Train an ensemble of bagged regression trees using the training set. Specify 250 weak learners.

`Mdl = TreeBagger(250,X(idxTrn,:),'MPG','Method','regression');`

Estimate the cumulative 0.25, 0.5, and 0.75 quantile regression errors for the test set. Pass the predictor data in as a numeric matrix, and the response data in as a vector.

```err = quantileError(Mdl,X{idxTest,1:3},MPG(idxTest),'Quantile',[0.25 0.5 0.75],... 'Mode','cumulative');```

`err` is a 250-by-3 matrix of cumulative quantile regression errors. Columns correspond to quantile probabilities and rows correspond to trees in the ensemble. The errors are cumulative, so they incorporate aggregated predictions from previous trees.

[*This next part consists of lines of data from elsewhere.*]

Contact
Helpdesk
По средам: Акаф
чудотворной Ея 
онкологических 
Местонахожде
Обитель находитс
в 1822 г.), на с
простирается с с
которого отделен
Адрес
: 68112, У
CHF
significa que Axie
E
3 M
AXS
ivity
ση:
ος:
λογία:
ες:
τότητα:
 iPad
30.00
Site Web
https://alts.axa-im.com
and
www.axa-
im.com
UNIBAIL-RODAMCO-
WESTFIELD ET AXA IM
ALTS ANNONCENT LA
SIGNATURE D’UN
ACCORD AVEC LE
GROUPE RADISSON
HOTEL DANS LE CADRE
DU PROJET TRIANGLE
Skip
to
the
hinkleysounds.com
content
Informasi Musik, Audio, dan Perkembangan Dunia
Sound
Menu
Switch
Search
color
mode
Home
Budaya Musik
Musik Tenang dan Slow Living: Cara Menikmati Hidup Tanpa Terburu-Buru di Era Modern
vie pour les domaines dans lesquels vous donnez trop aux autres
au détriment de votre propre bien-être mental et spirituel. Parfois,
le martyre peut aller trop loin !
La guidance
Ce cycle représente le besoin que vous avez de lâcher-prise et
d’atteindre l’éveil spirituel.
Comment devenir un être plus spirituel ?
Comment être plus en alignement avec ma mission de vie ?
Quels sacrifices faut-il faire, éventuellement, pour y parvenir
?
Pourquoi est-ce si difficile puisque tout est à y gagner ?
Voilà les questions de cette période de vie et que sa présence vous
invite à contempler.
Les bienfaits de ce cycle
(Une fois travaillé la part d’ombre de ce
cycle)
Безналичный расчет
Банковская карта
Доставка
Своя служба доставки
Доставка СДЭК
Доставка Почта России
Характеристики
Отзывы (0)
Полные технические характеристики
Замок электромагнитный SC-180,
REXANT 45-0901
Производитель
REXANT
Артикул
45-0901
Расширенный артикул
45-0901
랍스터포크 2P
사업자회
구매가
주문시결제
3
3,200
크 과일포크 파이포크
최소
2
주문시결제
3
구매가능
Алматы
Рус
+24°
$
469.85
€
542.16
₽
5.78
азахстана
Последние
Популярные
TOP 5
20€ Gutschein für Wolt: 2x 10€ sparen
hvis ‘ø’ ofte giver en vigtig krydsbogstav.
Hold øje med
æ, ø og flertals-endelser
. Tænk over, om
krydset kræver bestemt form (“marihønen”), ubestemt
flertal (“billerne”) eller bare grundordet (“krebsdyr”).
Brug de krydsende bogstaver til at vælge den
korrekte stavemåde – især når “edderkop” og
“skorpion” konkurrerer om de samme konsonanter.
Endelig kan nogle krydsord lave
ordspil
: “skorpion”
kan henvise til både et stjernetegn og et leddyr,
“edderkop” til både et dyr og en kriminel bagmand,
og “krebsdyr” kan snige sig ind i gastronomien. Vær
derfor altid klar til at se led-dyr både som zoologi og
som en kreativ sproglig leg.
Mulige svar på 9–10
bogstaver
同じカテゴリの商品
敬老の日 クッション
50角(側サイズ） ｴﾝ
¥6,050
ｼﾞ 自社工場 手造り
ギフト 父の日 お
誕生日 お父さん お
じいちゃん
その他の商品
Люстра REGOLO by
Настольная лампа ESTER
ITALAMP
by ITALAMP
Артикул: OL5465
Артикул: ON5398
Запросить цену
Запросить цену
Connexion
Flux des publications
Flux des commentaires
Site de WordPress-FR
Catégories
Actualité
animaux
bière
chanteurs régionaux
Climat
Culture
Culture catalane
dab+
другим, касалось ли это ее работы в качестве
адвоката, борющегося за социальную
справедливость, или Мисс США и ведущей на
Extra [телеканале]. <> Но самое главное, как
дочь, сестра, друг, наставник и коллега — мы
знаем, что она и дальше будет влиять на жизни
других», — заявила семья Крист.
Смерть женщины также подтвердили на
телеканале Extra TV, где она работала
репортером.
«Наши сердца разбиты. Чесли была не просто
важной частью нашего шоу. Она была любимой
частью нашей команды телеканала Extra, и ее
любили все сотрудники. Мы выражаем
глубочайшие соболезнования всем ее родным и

Although, `Mdl` was trained using a table, if all predictor variables in the table are numeric, then you can supply a matrix of predictor data instead.

Plot the cumulative quantile errors on the same plot.

```figure; plot(err); legend('0.25 quantile error','0.5 quantile error','0.75 quantile error'); ylabel('Quantile error'); xlabel('Tree index'); title('Cumulative Quantile Regression Error')```

Training using about 60 trees appears to be enough for the first two quartiles, but the third quartile requires about 150 trees.

expand all

## Tips

• To tune the number of trees in the ensemble, set `'Mode','cumulative'` and plot the quantile regression errors with respect to tree indices. The maximal number of required trees is the tree index where the quantile regression error appears to level off.

• To investigate the performance of a model when the training sample is small, use `oobQuantileError` instead.

## References

[1] Breiman, L. Random Forests. Machine Learning 45, pp. 5–32, 2001.

[2] Meinshausen, N. “Quantile Regression Forests.” Journal of Machine Learning Research, Vol. 7, 2006, pp. 983–999.